■ **The records**:
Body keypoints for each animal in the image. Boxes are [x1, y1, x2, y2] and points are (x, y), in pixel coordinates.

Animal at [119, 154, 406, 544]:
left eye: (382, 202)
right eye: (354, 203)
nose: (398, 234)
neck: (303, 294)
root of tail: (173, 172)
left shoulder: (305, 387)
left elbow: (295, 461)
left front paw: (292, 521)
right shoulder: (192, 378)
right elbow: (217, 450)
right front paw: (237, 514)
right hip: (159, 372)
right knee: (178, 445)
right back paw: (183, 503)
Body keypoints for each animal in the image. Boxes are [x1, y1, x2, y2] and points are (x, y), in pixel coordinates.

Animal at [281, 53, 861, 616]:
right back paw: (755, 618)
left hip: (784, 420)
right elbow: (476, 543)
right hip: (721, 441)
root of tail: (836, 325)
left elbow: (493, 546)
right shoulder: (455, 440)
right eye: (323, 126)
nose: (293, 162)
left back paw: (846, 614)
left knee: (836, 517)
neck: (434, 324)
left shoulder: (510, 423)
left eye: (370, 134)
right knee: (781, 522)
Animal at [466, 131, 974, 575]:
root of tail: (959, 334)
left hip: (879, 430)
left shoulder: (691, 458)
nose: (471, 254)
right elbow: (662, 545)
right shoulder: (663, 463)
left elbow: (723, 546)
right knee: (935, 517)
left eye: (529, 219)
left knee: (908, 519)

--

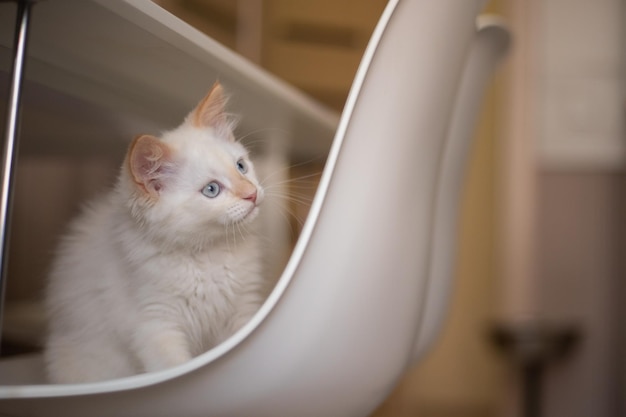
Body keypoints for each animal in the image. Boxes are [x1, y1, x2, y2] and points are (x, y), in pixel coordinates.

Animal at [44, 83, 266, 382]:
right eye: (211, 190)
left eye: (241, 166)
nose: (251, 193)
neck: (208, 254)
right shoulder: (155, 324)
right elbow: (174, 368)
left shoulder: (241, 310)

■ **Your goal**:
Starting at the line above that contains "nose: (398, 234)", repeat each line exactly up to and including the line that contains "left knee: (908, 519)", and stop there.

■ **Result of the task**:
nose: (398, 234)
neck: (303, 294)
root of tail: (173, 172)
left shoulder: (305, 387)
left elbow: (295, 461)
left front paw: (292, 521)
right shoulder: (192, 378)
right elbow: (217, 450)
right front paw: (237, 514)
right hip: (159, 372)
right knee: (178, 445)
right back paw: (183, 503)
Body keypoints for each animal in the image. Boxes are [x1, y1, x2, y2] and points are (x, y), in pixel coordinates.

Animal at [281, 53, 861, 616]:
right back paw: (755, 618)
left hip: (784, 420)
right elbow: (476, 543)
right hip: (721, 441)
root of tail: (836, 325)
left elbow: (493, 546)
right shoulder: (455, 440)
right eye: (323, 126)
nose: (293, 162)
left back paw: (846, 614)
left knee: (836, 517)
neck: (434, 324)
left shoulder: (510, 423)
left eye: (370, 134)
right knee: (781, 522)
Animal at [466, 131, 974, 575]:
root of tail: (959, 334)
left hip: (879, 430)
left shoulder: (691, 458)
nose: (471, 254)
right elbow: (662, 545)
right shoulder: (663, 463)
left elbow: (723, 546)
right knee: (935, 517)
left eye: (529, 219)
left knee: (908, 519)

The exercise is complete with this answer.